Che fine hanno fatto le preziose pietre litografiche che Lydia Tilli donò al Comune di Perugia?
Lydia – e la città tutta – attendono di sapere dal Comune di Perugia che fine abbiano fatto quegli storici e preziosi reperti
Ma che fine hanno fatto le preziose pietre litografiche che Lydia Tilli donò al Comune di Perugia? Qualche anno fa sollevò scandalo un servizio dell’Inviato Cittadino in cui si dimostrava che le storiche macchine tipografiche di Tilli, donate al Comune, sfrattate da un capannone, erano state gettate in un campo a Balanzano, in mezzo al fango. E con esse le preziose pietre litografiche incise dal tipolitografo Brenno Tilli, anarchico perugino denominato “Signor NO”, proprio per la sua avversione al potere, a tutti i poteri costituiti e di qualunque genere essi fossero. Un anarchico-pacifista, amico del filosofo nonviolento Aldo Capitini. Restano memorabili i manifesti (immortalati dal fotografo Carlo Tirilli e riportati nel bel libro di Benedetta Pierini sulla storia della famiglia Tilli) che Brenno affiggeva in via Bartolo, fra l’ammirazione, o la riprovazione, dei perugini.
Chi, come il sottoscritto, lo ha conosciuto, è portato a pensare che Brenno Tilli si rivolterà nella tomba. Dopo il disvelamento di quello scandalo (ero stato informato dal filosofo Gianfranco Bottaccioli e da Marcello Catanelli di quello scempio), i responsabili del Comune – con la faccia rossa dalla vergogna – si precipitarono a recuperare quei materiali melmosi e li fecero trasportare alla depositeria del Pian di Massiano. Le macchine furono appoggiate a lato di un capannone, con la promessa di un restauro… che non è mai avvenuto.

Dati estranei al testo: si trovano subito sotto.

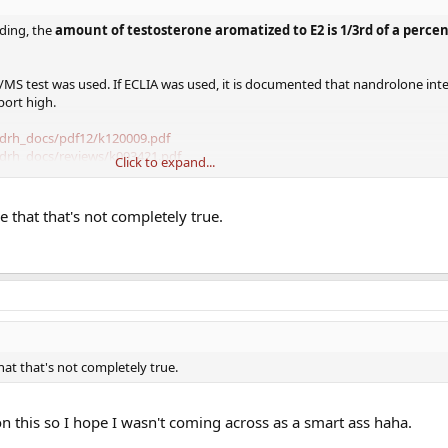
ding, the
amount of testosterone aromatized to E2 is 1/3rd of a perce
S/MS test was used. If ECLIA was used, it is documented that nandrolone inte
port high.
cdrh_docs/pdf12/k120009.pdf
cdrh_docs/reviews/k093421.pdf
Click to expand...
ove that that's not completely true.
n this protocol, and never came in this high? That's what it sounds like fro
the LC/MS/MS because that usually doesn't report ">1500".
t with LC/MS/MS testosterone tests done.
, have you noticed any low E2 symptoms? I imagine the nandrolone could bloc
 that that's not completely true.
 on this so I hope I wasn't coming across as a smart ass haha.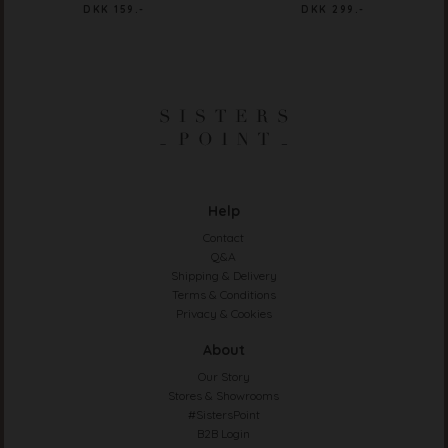
DKK 159.-
DKK 299.-
Help
Contact
Q&A
Shipping & Delivery
Terms & Conditions
Privacy & Cookies
About
Our Story
Stores & Showrooms
#SistersPoint
B2B Login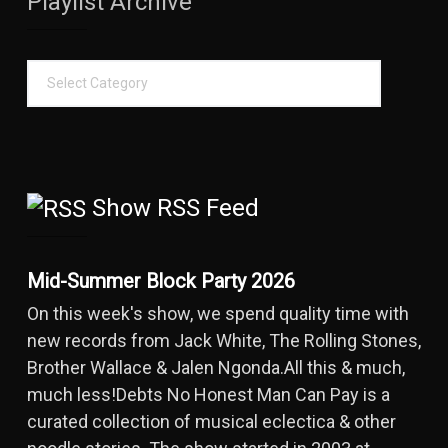
Playlist Archive
Show RSS Feed
Mid-Summer Block Party 2026
On this week's show, we spend quality time with
new records from Jack White, The Rolling Stones,
Brother Wallace & Jalen Ngonda.All this & much,
much less!Debts No Honest Man Can Pay is a
curated collection of musical eclectica & other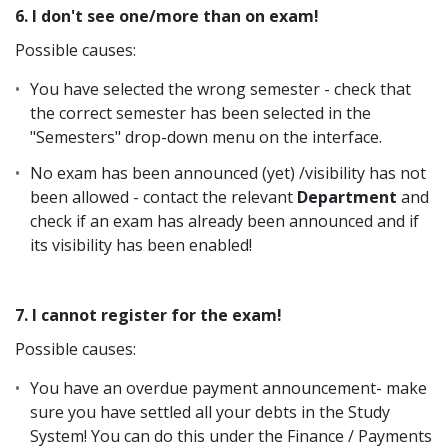
6. I don't see one/more than on exam!
Possible causes:
You have selected the wrong semester - check that
the correct semester has been selected in the
"Semesters" drop-down menu on the interface.
No exam has been announced (yet) /visibility has not
been allowed - contact the relevant
Department
and
check if an exam has already been announced and if
its visibility has been enabled!
7. I cannot register for the exam!
Possible causes:
You have an overdue payment announcement- make
sure you have settled all your debts in the Study
System! You can do this under the Finance / Payments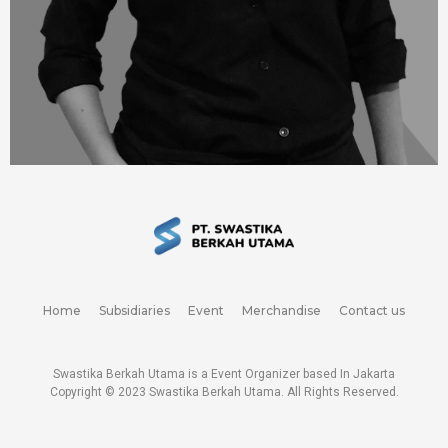
Home
Subsidiaries
Event
Merchandise
Contact us
Swastika Berkah Utama is a Event Organizer based In Jakarta
Copyright © 2023
Swastika Berkah Utama
. All Rights Reserved.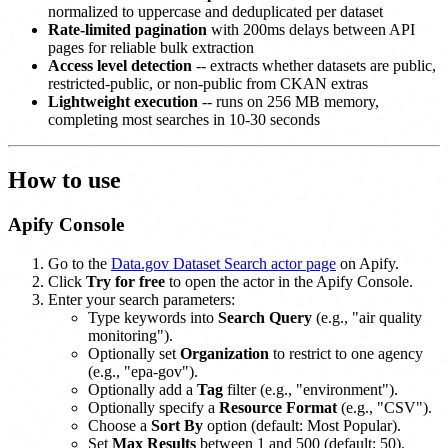
normalized to uppercase and deduplicated per dataset
Rate-limited pagination
with 200ms delays between API
pages for reliable bulk extraction
Access level detection
-- extracts whether datasets are public,
restricted-public, or non-public from CKAN extras
Lightweight execution
-- runs on 256 MB memory,
completing most searches in 10-30 seconds
How to use
Apify Console
Go to the
Data.gov Dataset Search actor page
on Apify.
Click
Try for free
to open the actor in the Apify Console.
Enter your search parameters:
Type keywords into
Search Query
(e.g., "air quality
monitoring").
Optionally set
Organization
to restrict to one agency
(e.g., "epa-gov").
Optionally add a
Tag
filter (e.g., "environment").
Optionally specify a
Resource Format
(e.g., "CSV").
Choose a
Sort By
option (default: Most Popular).
Set
Max Results
between 1 and 500 (default: 50).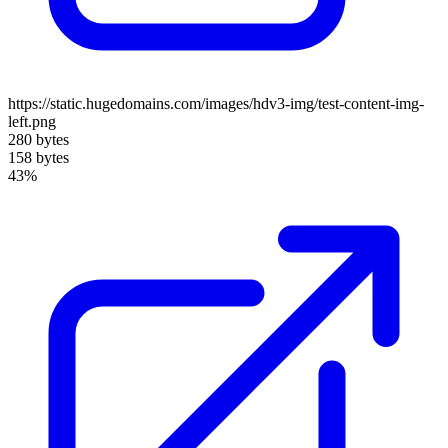
https://static.hugedomains.com/images/hdv3-img/test-content-img-
left.png
280 bytes
158 bytes
43%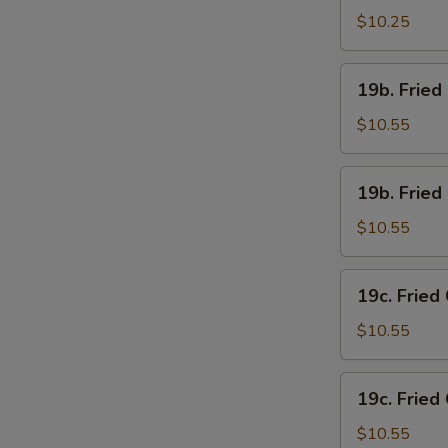
Chicken
$10.25
Wings
(4)
19b.
19b. Fried
w.
Fried
French
Chicken
$10.55
Fries
Wings
(4)
19b.
19b. Fried
w.
Fried
Pork
Chicken
$10.55
Fried
Wings
Rice
(4)
19c.
19c. Fried
w.
Fried
Chicken
Chicken
$10.55
Fried
Wings
Rice
(4)
19c.
19c. Fried
w.
Fried
Shrimp
Chicken
$10.55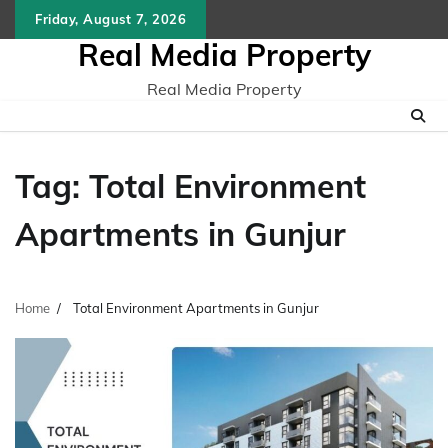
Skip
Friday, August 7, 2026
to
Real Media Property
content
Real Media Property
Tag:
Total Environment
Apartments in Gunjur
Home
Total Environment Apartments in Gunjur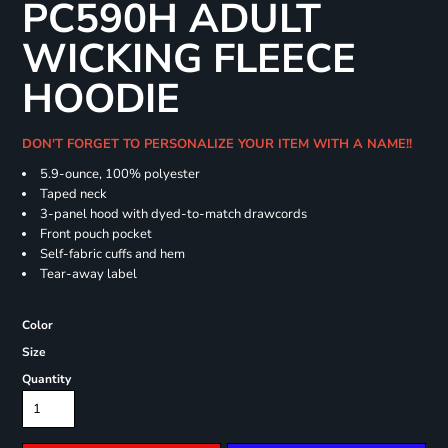
PC590H ADULT
WICKING FLEECE
HOODIE
DON'T FORGET TO PERSONALIZE YOUR ITEM WITH A NAME!!
5.9-ounce, 100% polyester
Taped neck
3-panel hood with dyed-to-match drawcords
Front pouch pocket
Self-fabric cuffs and hem
Tear-away label
Color
Size
Quantity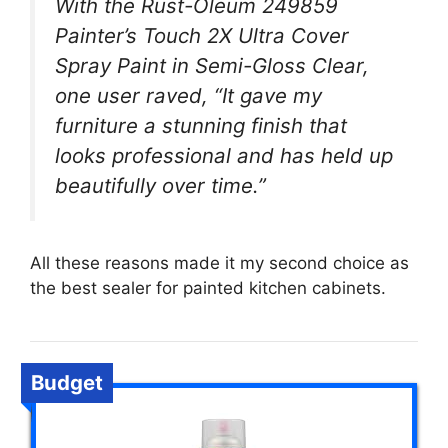
With the Rust-Oleum 249859
Painter’s Touch 2X Ultra Cover
Spray Paint in Semi-Gloss Clear,
one user raved, “It gave my
furniture a stunning finish that
looks professional and has held up
beautifully over time.”
All these reasons made it my second choice as
the best sealer for painted kitchen cabinets.
Budget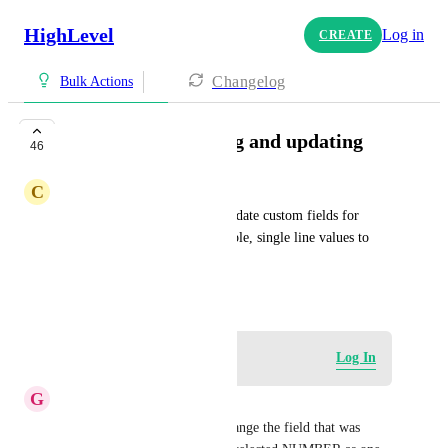
HighLevel
Log in
CREATE
Changelog
Bulk Actions
custom fields editing and updating
46
C
Cameron Garcia
Would be great if we could update custom fields for 
forms and contacts. For example, single line values to 
multi lines, checkboxes, etc.
May 23, 2023
Log in to leave a comment
Log In
G
Guney Karagoz
It would be best if you can change the field that was 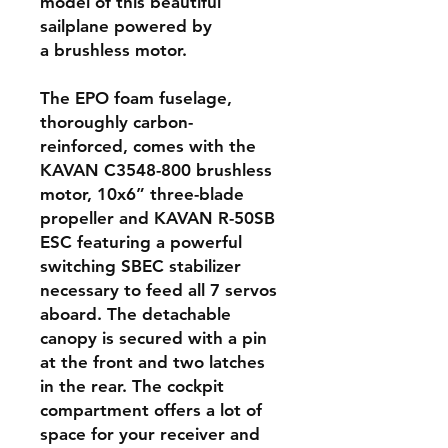
model of this beautiful
sailplane powered by
a brushless motor.
The EPO foam fuselage,
thoroughly carbon-
reinforced, comes with the
KAVAN C3548-800 brushless
motor, 10x6” three-blade
propeller and KAVAN R-50SB
ESC featuring a powerful
switching SBEC stabilizer
necessary to feed all 7 servos
aboard. The detachable
canopy is secured with a pin
at the front and two latches
in the rear. The cockpit
compartment offers a lot of
space for your receiver and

E le pietre? A mia memoria stavano ammonticchiate e ricoperte da un telo. Ebbi l’ardire (con la “complicità” di un custode dell’epoca) di sollevare quel telone di plastica e quello che notai mi lasciò senza fiato. Oltre a inviti, partecipazioni, biglietti di vario genere e prodotti commerciali, c’erano effigiati un Grifo, disegni vari, capolavori che risalivano alla famiglia (il padre e il fratello) di veri artisti dell’incisione litografica.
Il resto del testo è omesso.